Consumo de antibióticos no Brasil ultrapassa 4,5 trilhões de doses em sete anos
Desigualdades regionais e uso elevado de macrolídeos colocam em xeque vigilância e riscos de resistência

Um levantamento inédito, publicado em junho na revista PLoS One, revela que mais de 4,5 trilhões de doses de antibióticos de uso sistêmico foram dispensadas no Brasil entre 2014 e 2020. Baseado em registros do Sistema Nacional de Gerenciamento de Produtos Controlados (SNGPC), mantido pela Anvisa, o estudo assinala variações expressivas no consumo — de 9,8 a 12,9 doses diárias definidas (DDD) por 1 000 habitantes/dia — e aponta disparidades significativas entre as unidades federativas.
Embora o aumento médio do consumo tenha sido geral, alguns estados se destacaram por saltos percentuais mais acentuados: Amazonas, Amapá, Rondônia, Mato Grosso e Rio Grande do Norte lideram o crescimento, enquanto o Mato Grosso do Sul foi o único a registrar queda relevante. No entanto, quando se considera o volume absoluto de consumo, os estados do Sul — sobretudo Rio Grande do Sul e Santa Catarina — mantêm os maiores patamares de DDD por 1 000 habitantes/dia ao longo de toda a série histórica.
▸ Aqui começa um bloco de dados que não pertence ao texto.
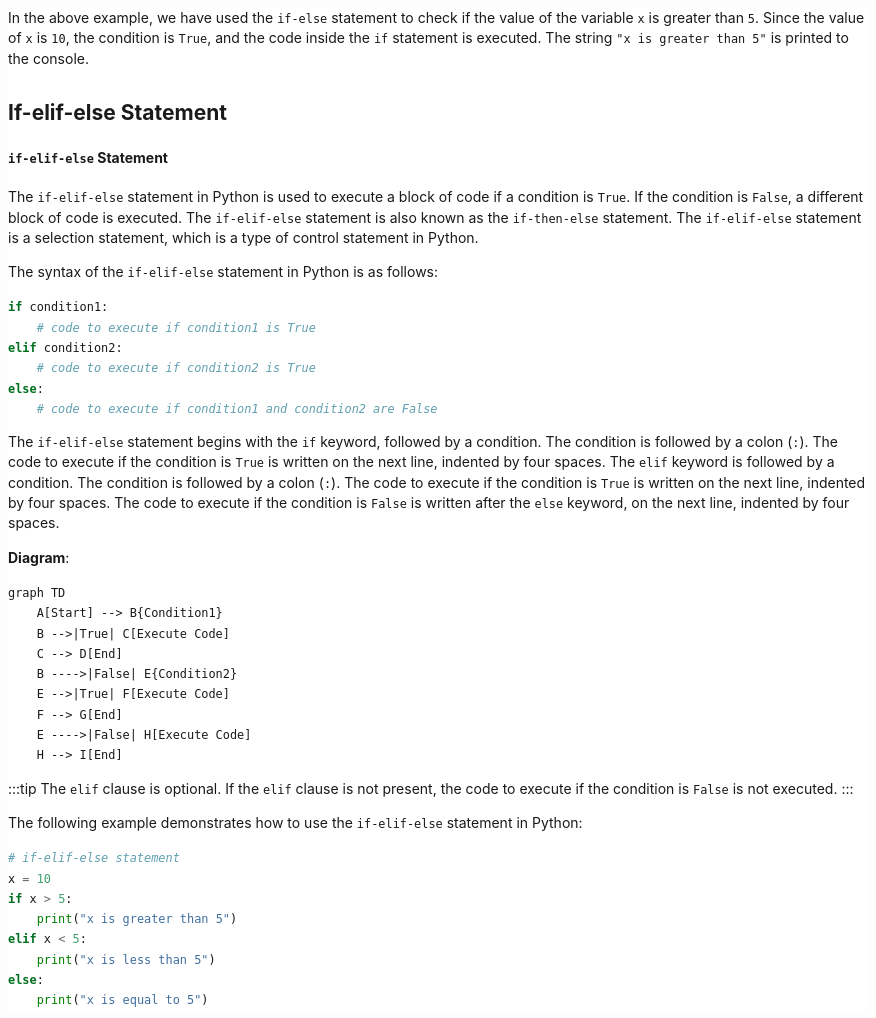 In the above example, we have used the `if-else` statement to check if the value of the variable `x` is greater than `5`. Since the value of `x` is `10`, the condition is `True`, and the code inside the `if` statement is executed. The string `"x is greater than 5"` is printed to the console.

## If-elif-else Statement
#### `if-elif-else` Statement
The `if-elif-else` statement in Python is used to execute a block of code if a condition is `True`. If the condition is `False`, a different block of code is executed. The `if-elif-else` statement is also known as the `if-then-else` statement. The `if-elif-else` statement is a selection statement, which is a type of control statement in Python.

The syntax of the `if-elif-else` statement in Python is as follows:

```python title="Syntax" showLineNumbers{1} {1-6}
if condition1:
    # code to execute if condition1 is True
elif condition2:
    # code to execute if condition2 is True
else:
    # code to execute if condition1 and condition2 are False
```

The `if-elif-else` statement begins with the `if` keyword, followed by a condition. The condition is followed by a colon (`:`). The code to execute if the condition is `True` is written on the next line, indented by four spaces. The `elif` keyword is followed by a condition. The condition is followed by a colon (`:`). The code to execute if the condition is `True` is written on the next line, indented by four spaces. The code to execute if the condition is `False` is written after the `else` keyword, on the next line, indented by four spaces.

**Diagram**:
```mermaid title="if-elif-else statement" desc="Diagram of the if-elif-else statement in Python"
graph TD
    A[Start] --> B{Condition1}
    B -->|True| C[Execute Code]
    C --> D[End]
    B ---->|False| E{Condition2}
    E -->|True| F[Execute Code]
    F --> G[End]
    E ---->|False| H[Execute Code]
    H --> I[End]
```

:::tip
The `elif` clause is optional. If the `elif` clause is not present, the code to execute if the condition is `False` is not executed.
:::

The following example demonstrates how to use the `if-elif-else` statement in Python:

```python title="if-elif-else.py" showLineNumbers{1} {3-8}
# if-elif-else statement
x = 10
if x > 5:
    print("x is greater than 5")
elif x < 5:
    print("x is less than 5")
else:
    print("x is equal to 5")
```
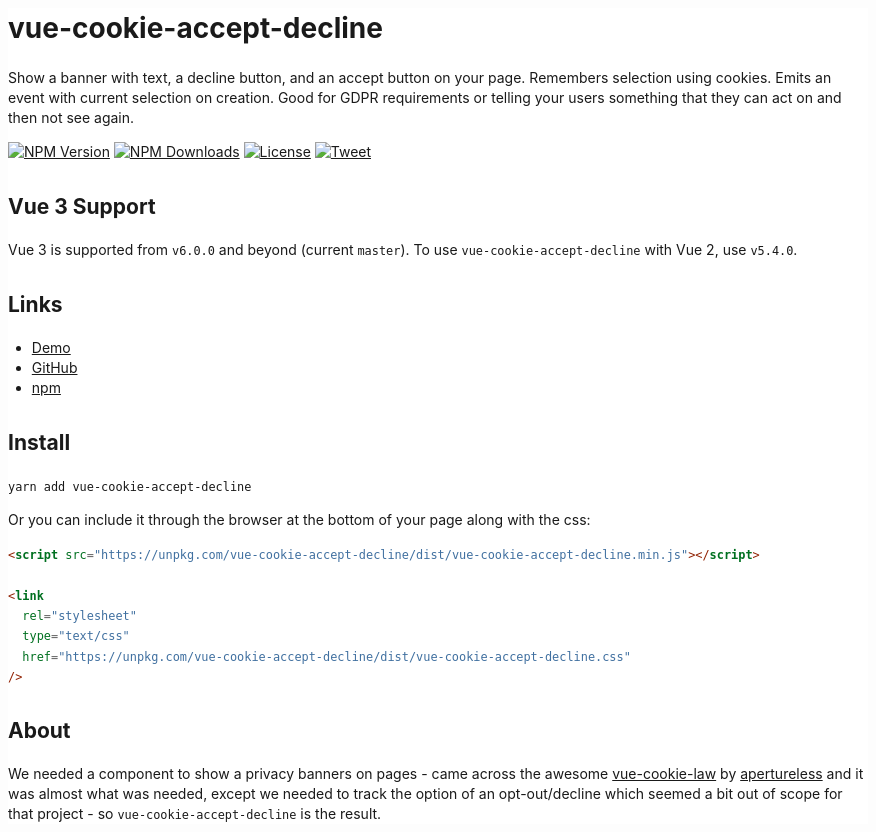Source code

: # vue-cookie-accept-decline

Show a banner with text, a decline button, and an accept button on your page. Remembers selection using cookies. Emits an event with current selection on creation. Good for GDPR requirements or telling your users something that they can act on and then not see again.

<p align="left">
  <a href="https://www.npmjs.com/package/vue-cookie-accept-decline"><img src="https://img.shields.io/npm/v/vue-cookie-accept-decline.svg" alt="NPM Version"></a>
  <a href="https://www.npmjs.com/package/vue-cookie-accept-decline"><img src="https://img.shields.io/npm/dm/vue-cookie-accept-decline.svg" alt="NPM Downloads"></a>
  <a href="http://opensource.org/licenses/MIT"><img src="https://img.shields.io/badge/license-MIT-blue.svg" alt="License"></a>
  <a href="https://twitter.com/intent/tweet?url=https%3A%2F%2Fgithub.com%2Fjohndatserakis%2Fvue-cookie-accept-decline&text=Check%20out%20vue-cookie-accept-decline%20on%20GitHub&via=johndatserakis">
  <img src="https://img.shields.io/twitter/url/https/github.com/johndatserakis/vue-cookie-accept-decline.svg?style=social" alt="Tweet"></a>
</p>

## Vue 3 Support

Vue 3 is supported from `v6.0.0` and beyond (current `master`). To use `vue-cookie-accept-decline` with Vue 2, use `v5.4.0`.

## Links

- [Demo](https://johndatserakis.github.io/vue-cookie-accept-decline)
- [GitHub](https://github.com/johndatserakis/vue-cookie-accept-decline)
- [npm](https://www.npmjs.com/package/vue-cookie-accept-decline)

## Install

```
yarn add vue-cookie-accept-decline
```

Or you can include it through the browser at the bottom of your page along with the css:

```html
<script src="https://unpkg.com/vue-cookie-accept-decline/dist/vue-cookie-accept-decline.min.js"></script>

<link
  rel="stylesheet"
  type="text/css"
  href="https://unpkg.com/vue-cookie-accept-decline/dist/vue-cookie-accept-decline.css"
/>
```

## About

We needed a component to show a privacy banners on pages - came across the awesome [vue-cookie-law](https://github.com/apertureless/vue-cookie-law) by [apertureless](https://github.com/apertureless) and it was almost what was needed, except we needed to track the option of an opt-out/decline which seemed a bit out of scope for that project - so `vue-cookie-accept-decline` is the result.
A análise por classe farmacológica mostra predomínio de três grupos: macrolídeos (28,6 % do total), penicilinas (28,1 %) e quinolonas. Entre os antibióticos, a azitromicina aparece como campeã de consumo, seguida pela amoxicilina, usada tanto isolada quanto em combinação com o ácido clavulânico. Esse predomínio de macrolídeos ganha contornos preocupantes, já que a Organização Mundial da Saúde os classifica como de vigilância prioritária devido ao alto potencial de induzir resistência bacteriana.
Para a dra. Tatiana Ferreira, farmacêutica e autora da pesquisa defendida na ENSP/Fiocruz, é essencial ampliar o monitoramento do uso de antimicrobianos no ambiente extra-hospitalar. “O SNGPC foi concebido para controlar a venda de medicamentos de uso restrito, mas hoje, com o preenchimento facultativo, estamos no escuro desde dezembro de 2021”, alerta. Ela defende que a Anvisa retome a obrigatoriedade no registro e desencadeie campanhas de conscientização direcionadas a profissionais de saúde e pacientes.
Além da vigilância fortificada, especialistas ressaltam que a adoção consistente de protocolos clínicos e a educação do público são pilares para conter a escalada da resistência microbiana. Relatórios da OCDE demonstram que o crescimento de cepas resistentes traz não apenas riscos à saúde, mas também custos econômicos elevados. “Enfrentar esse desafio requer esforço coordenado entre governo, indústria, prescritores e sociedade civil”, conclui a pesquisadora.